> **What you have to do**:
Answer these questions using the news excerpt below:
(a) How many patients with rheumatoid arthritis were assigned in the phase 2 trial of elsubrutinib and upadacitinib?
(b) What was the average follow-up time in the study of fat injections into finger joints?
(c) On what date did the PBS update that removed the streamline code for hydroxychloroquine take effect?

> **Excerpted passage**:
___

The drug was recommended for an authority required (written) listing for the treatment of patients with progressive fibrosing interstitial lung disease at the September 2021 intracycle meeting. The manufacturer had submitted the drug for consideration in March 2021, but it was not recommended for this indication due to concerns about cost effectiveness vs placebo plus best supportive care.

In recommending it, PBAC noted “the remaining uncertainty around the cost-effectiveness of nintedanib could be adequately managed by a price reduction.”  

JAKi–BTKi combo no better than JAKi alone for RA

In the quest for treatment options for RA patients who don’t respond to treatment with methotrexate alone or in combination with biologics or JAK inhibitors, a novel Bruton’s tyrosine kinase (BTK) inhibitor, elsubrutinib, was tested individually and in combination with JAK inhibitor upadacitinib.

The phase 2 multicentre, double-blind randomised controlled trial, sponsored by AbbVie, assigned 224 RA patients to receive various doses of elsubrutinib alone, upadacitinib, a combined elsubrutinib-upadacitinib dose called ABBV-599 and placebo.  

Patients had active disease, and inadequate response to or intolerance of biologics. The primary endpoint was change from baseline in disease activity score of 28 joints with C-reactive protein (DAS-28) at week 12.

Compared with placebo, there were significant improvements in the upadacitinib-alone and the ABBV-599 groups. However, there were no significant improvements for any of the elsubrutinib-only doses, leading the authors to suggest that ABBV-599 efficacy was driven exclusively by upadacitinib.

“Although these results provide additional support for the clinical benefits of JAK inhibition by upadacitinib in patients with rheumatoid arthritis, our results do not support the addition of a BTK inhibitor to a JAK inhibitor-based regimen for rheumatoid arthritis,” the authors concluded.

Lancet Rheumatol 2022, online 27 April

Fat injections help hand OA

A long-term follow up of patients receiving autologous fatty tissue injections into arthritic finger joints has shown promising results, according to a paper published in Plastic and Reconstructive Surgery.

While surgery can provide effective relief from pain, complications include reduction in strength, prosthetic loosening or dislocation, infections and long down time in recovery. Hence there is a need for minimally invasive treatments that provide lasting pain relief, and improved strength, mobility and function, the authors wrote.

In the study, which was intended as a pilot, 18 patients for whom conventional therapies were unsuccessful were administered a fat transfer from the upper thigh into affected finger joints. Studies have shown that there is a high concentration of pluripotent mesenchymal stromal cells in fatty tissue, and that these cells can transform into local tissue.

Strength, hand function and pain levels were measured before and after the transfer.

After an average 44 months of follow up, force of pinch grip and pain were significantly improved. Improvements in hand function, as measured by the Disabilities of the Arm, Shoulder and Hand questionnaire, and force of fist closure were non-significant.

“Even over a long-term study period, the transfer of fatty tissue to arthritic finger joints has shown itself to be a minimally invasive, safe and promising alternative treatment to conventional surgical procedures that offers significant improvements in terms of osteoarthritis symptoms,” concluded the authors, adding that because this method preserves the joint, surgery remains an option further down the track.

Larger, controlled studies are needed, said the authors.

Plastic and Reconstructive Surgery May 2022, 149 (5) 1139-45

Hydroxychloroquine streamline code gone

The PBS has removed the need for streamline codes when prescribing hydroxychloroquine. The measure, adopted at the start of the pandemic when hydroxychloroquine shortages were precipitated by perceived benefit for treating covid, has now been removed in the latest PBS update on 1 May and it’s now unrestricted.

Hydroxychloroquine has been readily available for some time, and one tonne of unrequited, unregistered hydroxychloroquine (of uncertain manufacturing origin) imported by Clive Palmer was left unclaimed in a Melbourne warehouse and was destroyed last year.

___

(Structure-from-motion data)

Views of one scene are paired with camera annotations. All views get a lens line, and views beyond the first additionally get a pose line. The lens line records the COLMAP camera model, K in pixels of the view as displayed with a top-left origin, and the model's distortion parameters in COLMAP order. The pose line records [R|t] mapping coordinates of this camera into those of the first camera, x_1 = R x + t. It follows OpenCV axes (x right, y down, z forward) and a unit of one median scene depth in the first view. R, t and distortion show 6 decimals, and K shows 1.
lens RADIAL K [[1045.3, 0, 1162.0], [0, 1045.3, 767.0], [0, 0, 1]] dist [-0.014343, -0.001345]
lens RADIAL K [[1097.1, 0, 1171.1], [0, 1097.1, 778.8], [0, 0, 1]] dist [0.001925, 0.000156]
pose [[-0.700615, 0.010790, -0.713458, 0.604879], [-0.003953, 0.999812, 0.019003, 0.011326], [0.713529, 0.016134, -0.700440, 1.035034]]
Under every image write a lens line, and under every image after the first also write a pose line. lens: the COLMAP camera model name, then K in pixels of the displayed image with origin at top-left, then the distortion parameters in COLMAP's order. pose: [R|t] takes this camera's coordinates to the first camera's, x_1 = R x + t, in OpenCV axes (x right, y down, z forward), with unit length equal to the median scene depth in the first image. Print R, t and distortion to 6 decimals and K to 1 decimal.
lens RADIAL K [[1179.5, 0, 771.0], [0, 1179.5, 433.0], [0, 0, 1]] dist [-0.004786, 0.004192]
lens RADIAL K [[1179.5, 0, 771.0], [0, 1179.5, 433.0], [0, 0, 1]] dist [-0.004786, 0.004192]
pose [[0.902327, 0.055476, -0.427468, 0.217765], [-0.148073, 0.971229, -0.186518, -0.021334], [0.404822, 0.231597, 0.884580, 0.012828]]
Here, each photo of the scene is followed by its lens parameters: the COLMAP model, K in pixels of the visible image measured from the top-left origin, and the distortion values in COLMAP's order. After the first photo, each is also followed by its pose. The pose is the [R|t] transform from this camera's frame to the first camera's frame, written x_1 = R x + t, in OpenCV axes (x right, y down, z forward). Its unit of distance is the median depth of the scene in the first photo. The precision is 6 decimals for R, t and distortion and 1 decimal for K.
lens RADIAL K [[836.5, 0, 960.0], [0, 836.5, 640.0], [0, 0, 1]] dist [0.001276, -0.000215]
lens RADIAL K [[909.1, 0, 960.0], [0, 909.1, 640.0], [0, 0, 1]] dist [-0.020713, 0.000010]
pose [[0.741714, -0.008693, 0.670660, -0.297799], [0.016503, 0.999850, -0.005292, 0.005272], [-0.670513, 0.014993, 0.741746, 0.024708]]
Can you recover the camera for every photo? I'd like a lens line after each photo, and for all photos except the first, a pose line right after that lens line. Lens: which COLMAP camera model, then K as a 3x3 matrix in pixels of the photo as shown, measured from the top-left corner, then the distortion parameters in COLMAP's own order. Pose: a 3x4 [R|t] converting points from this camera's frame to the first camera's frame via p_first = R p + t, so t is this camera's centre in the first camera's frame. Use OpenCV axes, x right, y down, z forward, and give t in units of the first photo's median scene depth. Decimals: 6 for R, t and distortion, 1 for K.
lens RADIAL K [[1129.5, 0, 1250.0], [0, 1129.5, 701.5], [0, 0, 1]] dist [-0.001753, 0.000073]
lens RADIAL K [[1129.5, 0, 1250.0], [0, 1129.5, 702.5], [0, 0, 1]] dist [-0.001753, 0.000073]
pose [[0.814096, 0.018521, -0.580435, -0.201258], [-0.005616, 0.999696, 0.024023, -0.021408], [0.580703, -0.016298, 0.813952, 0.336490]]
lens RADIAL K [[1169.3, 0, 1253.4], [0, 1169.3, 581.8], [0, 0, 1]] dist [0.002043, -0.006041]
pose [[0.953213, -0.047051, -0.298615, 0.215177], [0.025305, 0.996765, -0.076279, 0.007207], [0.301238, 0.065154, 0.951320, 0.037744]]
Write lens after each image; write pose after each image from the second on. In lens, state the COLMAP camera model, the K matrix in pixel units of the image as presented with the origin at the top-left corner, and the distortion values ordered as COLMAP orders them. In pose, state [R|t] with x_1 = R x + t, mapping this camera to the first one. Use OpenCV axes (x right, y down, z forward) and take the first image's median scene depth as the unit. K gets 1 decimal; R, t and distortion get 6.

___

> **Result for this exercise**:
(a) 224
(b) 44 months
(c) 1 May